何か、人生の「普遍的なもの」を見出したいのですが、いまだに試行錯誤中です。
そして、例えば、
「男の店」・・・
「流行る店」・・・
「老舗店舗の一角になれる事」・・・
しかし、
夢と現実の「相違」も、良くわかっています。
まして、
飲食の世界は知れば知るほど、理屈で推し量れない「難しさ」があり、継続、続行の「大切さ」も解っているのです。

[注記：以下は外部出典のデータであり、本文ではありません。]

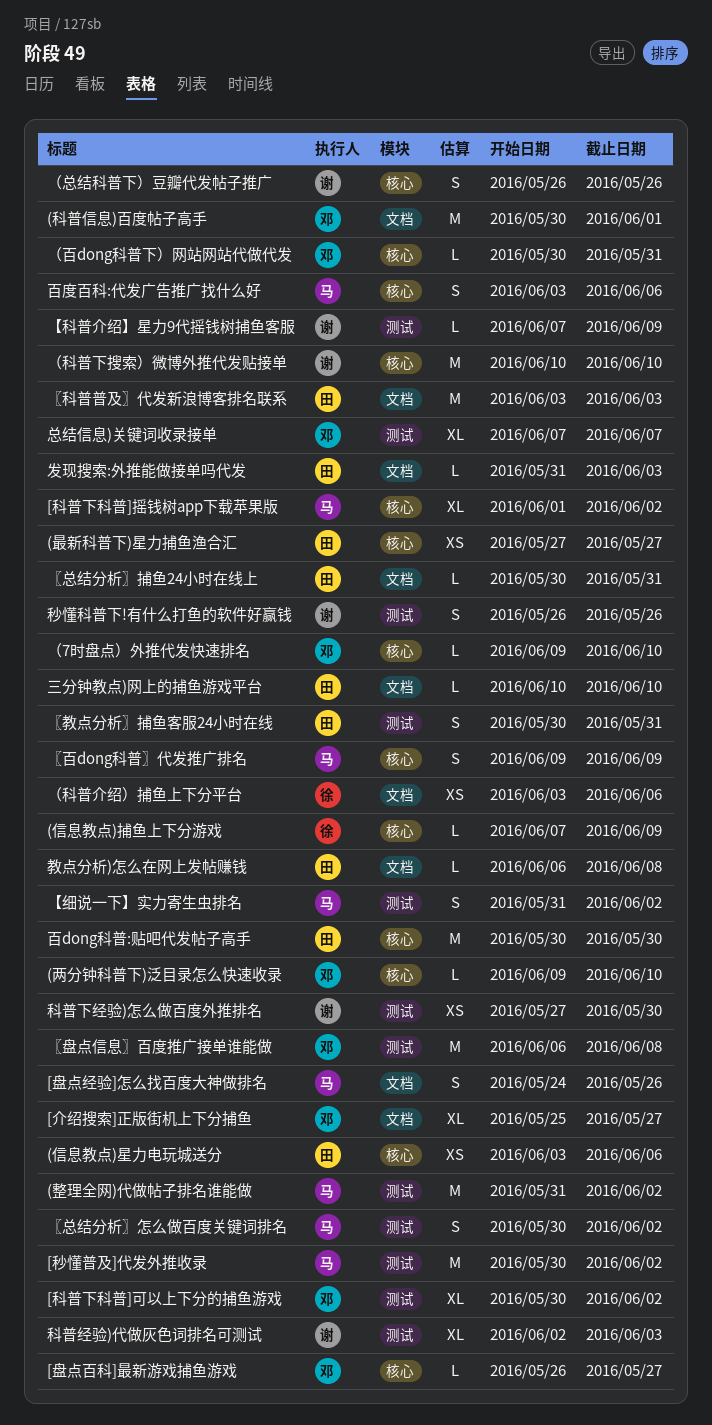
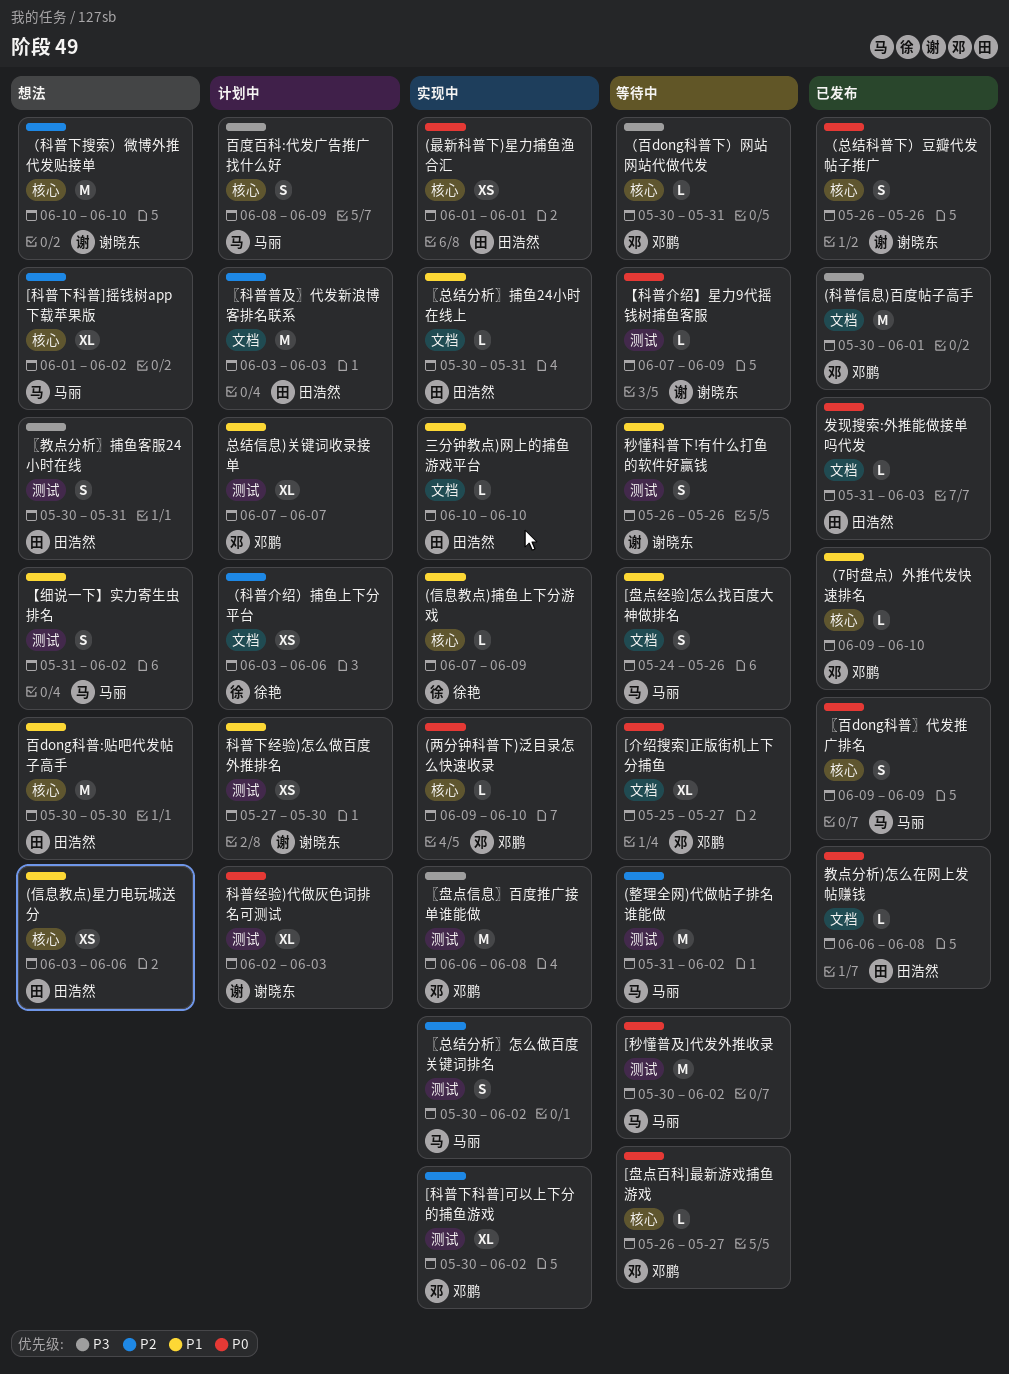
(最新科普下)星力捕鱼渔合汇, start: May 27 -> Jun 1
(最新科普下)星力捕鱼渔合汇, due: May 27 -> Jun 1
百度百科:代发广告推广找什么好, start: Jun 3 -> Jun 8
百度百科:代发广告推广找什么好, due: Jun 6 -> Jun 9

実は、(あらゆる業界を超えて、生き様として捉えつつ)私自身の『永遠の夢』なのです。
でもって、
飲食の世界を通して「小説表現」をしつつ、人間の「有り様」を抽出してみたい。とも思います。果たして、何処まで深遠に切り込めるか?挑戦してみたい・・・
是非ともご継読のほど、宜しくお願いします。
本日【駄菓子屋】という記事を書いてみました。
私が知らない時代の事等ありましたら是非コメントください。
いつもコメント感謝。
タフですね。
(・・||||rパンパンッ
子どもに振り回された…時期でした。
それにしても、
エセ様のブログは凄いですね。
プロとアマ・・・
その違い。
必ず、あります・・・
飲食業世界の場合、果たして「その違い」とは、、、。
試行錯誤していきます・・・
「駄菓子屋」!
伺いました。
面白いです!
明日(ずでに、今日になっているか?)、コメント書かせてください。